Results of the summarizing process for the arXiv paper: 2605.11086v1

This paper's license doesn't allow us to build upon its content and the summarizing process is here made with the paper's metadata rather than the article.

, , , , In the rapidly evolving landscape of cybersecurity, the advancement of AI agents is posing significant challenges and opportunities. One critical capability that is gaining prominence is exploitation - the process of turning a vulnerability into a concrete security threat. This can include unauthorized access to files or code execution. However, this task is complex and requires deep program reasoning, runtime adaptation, and sustained progress over extended periods. Furthermore, exploitation has dual-use implications, serving both defensive purposes and potentially lowering barriers for offensive actions. Despite its crucial importance and diagnostic value, it has been under-evaluated in existing frameworks. To bridge this gap, a team of researchers introduced ExploitGym - a comprehensive benchmark designed to assess the exploitation capabilities of AI agents. The benchmark consists of 898 instances sourced from real-world vulnerabilities spanning various domains including userspace programs, Google's V8 JavaScript engine, and the Linux kernel. Each instance is equipped with varying security protections to evaluate their impact on agent performance. Through rigorous evaluation using ExploitGym, it was observed that while exploitation remains a challenging task, cutting-edge AI models demonstrated success in exploiting a notable fraction of vulnerabilities. For instance, top-performing configurations like Anthropic's Claude Mythos Preview and OpenAI's GPT-5.5 were able to produce working exploits for 157 and 120 instances respectively. Even when common defenses were enabled, these models exhibited non-trivial success rates. These findings underscore the effectiveness of ExploitGym as a valuable testbed for evaluating exploitation capabilities and shed light on the escalating cybersecurity risks posed by increasingly sophisticated AI agents. With the continuous evolution of technology and cyber threats, initiatives like ExploitGym play a crucial role in enhancing our understanding of AI-driven cybersecurity challenges and fortifying defense mechanisms against potential attacks.
Created on 16 May. 2026

Assess the quality of the AI-generated content by voting

Score: 0

Why do we need votes?

Votes are used to determine whether we need to re-run our summarizing tools. If the count reaches -10, our tools can be restarted.

Similar papers summarized with our AI tools

Navigate through even more similar papers through a

tree representation

Look for similar papers (in beta version)

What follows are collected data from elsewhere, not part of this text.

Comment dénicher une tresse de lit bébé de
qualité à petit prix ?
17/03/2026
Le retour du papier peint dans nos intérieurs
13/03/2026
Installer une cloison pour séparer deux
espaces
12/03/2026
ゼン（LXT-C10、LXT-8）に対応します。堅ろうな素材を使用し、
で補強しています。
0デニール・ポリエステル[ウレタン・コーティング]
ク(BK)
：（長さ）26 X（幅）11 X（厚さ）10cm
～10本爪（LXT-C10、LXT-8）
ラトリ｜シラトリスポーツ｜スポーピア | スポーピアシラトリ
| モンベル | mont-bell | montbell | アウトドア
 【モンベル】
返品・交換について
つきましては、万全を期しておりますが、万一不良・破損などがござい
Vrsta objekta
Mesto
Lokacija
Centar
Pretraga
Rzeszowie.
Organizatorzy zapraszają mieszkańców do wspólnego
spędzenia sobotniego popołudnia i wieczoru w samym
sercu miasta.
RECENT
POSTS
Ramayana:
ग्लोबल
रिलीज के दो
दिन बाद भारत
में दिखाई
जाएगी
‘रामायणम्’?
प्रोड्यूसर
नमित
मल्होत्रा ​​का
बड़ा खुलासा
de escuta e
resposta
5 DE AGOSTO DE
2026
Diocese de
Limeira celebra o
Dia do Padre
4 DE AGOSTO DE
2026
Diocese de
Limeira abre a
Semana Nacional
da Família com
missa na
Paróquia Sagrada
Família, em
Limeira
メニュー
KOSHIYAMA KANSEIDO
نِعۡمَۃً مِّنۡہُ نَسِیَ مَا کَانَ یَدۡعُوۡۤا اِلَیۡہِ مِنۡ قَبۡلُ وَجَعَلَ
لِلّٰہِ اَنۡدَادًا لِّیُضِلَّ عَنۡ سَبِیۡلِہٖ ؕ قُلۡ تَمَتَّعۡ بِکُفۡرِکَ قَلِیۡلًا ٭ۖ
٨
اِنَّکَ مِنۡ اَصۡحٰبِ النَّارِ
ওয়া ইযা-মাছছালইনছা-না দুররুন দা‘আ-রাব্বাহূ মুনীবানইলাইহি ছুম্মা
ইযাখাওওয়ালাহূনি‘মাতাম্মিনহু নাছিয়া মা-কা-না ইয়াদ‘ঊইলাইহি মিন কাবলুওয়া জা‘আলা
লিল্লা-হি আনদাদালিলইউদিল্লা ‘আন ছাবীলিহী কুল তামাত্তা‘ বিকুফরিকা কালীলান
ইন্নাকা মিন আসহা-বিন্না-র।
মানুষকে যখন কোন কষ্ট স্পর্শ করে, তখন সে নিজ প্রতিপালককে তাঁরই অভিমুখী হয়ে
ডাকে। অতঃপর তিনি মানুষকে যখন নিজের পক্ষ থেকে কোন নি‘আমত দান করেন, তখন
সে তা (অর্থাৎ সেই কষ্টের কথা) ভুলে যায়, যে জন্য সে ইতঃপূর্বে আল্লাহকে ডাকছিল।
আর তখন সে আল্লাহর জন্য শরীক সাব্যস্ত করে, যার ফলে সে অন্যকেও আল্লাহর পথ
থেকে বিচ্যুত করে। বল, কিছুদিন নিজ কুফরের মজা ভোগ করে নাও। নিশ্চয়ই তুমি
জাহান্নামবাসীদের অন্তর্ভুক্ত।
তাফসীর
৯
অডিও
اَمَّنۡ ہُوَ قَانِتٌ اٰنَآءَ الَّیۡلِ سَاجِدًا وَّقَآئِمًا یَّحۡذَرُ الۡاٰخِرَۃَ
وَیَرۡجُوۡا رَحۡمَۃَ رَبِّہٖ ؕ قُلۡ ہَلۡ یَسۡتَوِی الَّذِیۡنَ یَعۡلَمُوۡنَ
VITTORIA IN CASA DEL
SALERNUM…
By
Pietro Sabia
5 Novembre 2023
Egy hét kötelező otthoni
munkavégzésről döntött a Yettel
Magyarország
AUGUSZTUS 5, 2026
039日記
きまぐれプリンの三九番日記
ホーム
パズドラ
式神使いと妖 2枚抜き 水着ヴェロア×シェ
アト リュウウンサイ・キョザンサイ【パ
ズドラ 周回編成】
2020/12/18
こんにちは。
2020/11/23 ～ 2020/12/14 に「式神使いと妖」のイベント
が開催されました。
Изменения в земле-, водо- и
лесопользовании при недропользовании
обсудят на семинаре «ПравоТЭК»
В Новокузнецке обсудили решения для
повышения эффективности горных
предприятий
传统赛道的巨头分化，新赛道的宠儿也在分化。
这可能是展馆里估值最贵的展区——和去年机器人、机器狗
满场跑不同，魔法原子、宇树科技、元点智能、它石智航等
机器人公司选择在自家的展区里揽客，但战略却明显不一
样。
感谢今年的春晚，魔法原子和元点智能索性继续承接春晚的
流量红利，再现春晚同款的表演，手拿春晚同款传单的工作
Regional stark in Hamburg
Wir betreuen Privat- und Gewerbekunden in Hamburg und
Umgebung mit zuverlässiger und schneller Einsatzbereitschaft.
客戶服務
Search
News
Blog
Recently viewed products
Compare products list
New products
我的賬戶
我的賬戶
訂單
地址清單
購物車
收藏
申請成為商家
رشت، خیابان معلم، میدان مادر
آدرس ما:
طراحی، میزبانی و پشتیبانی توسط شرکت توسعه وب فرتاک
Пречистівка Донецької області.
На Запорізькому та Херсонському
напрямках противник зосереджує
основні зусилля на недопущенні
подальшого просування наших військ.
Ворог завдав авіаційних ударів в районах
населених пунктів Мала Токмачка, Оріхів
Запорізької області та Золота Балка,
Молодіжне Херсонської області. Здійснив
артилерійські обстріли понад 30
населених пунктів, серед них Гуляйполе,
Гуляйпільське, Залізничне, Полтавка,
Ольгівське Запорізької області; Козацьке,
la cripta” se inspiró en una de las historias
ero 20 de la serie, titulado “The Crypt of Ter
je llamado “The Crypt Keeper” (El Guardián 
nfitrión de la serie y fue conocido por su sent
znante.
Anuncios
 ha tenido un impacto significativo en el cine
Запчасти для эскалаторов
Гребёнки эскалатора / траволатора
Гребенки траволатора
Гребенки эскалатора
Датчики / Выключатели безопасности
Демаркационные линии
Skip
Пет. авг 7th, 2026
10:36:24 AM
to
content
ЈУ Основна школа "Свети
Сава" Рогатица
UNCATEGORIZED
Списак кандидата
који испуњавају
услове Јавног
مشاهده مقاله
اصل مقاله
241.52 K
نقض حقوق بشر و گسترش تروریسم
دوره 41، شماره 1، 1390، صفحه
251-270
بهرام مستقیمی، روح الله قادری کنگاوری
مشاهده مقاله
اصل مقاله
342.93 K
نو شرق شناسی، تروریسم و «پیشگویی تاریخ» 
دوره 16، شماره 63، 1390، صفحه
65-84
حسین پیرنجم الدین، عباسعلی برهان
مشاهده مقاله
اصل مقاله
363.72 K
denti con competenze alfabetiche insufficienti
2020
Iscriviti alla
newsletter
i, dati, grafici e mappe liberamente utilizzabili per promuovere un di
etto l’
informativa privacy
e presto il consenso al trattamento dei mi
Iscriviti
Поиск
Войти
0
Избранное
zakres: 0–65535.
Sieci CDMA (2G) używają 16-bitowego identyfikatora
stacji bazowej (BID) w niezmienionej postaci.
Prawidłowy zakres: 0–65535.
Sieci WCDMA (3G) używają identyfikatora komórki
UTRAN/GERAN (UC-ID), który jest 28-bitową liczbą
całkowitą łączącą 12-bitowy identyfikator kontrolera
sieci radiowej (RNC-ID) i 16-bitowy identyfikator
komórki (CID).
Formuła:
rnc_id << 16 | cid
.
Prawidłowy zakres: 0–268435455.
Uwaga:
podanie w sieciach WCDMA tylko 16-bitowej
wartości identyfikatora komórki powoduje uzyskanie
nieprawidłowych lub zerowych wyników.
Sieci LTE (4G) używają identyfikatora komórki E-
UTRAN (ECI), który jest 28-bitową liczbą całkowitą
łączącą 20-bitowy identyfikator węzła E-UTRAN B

By clicking on the button above, our algorithm will scan all papers in our database to find the closest based on the contents of the full papers and not just on metadata. Please note that it only works for papers that we have generated summaries for and you can rerun it from time to time to get a more accurate result while our database grows.

Disclaimer: The AI-based summarization tool and virtual assistant provided on this website may not always provide accurate and complete summaries or responses. We encourage you to carefully review and evaluate the generated content to ensure its quality and relevance to your needs.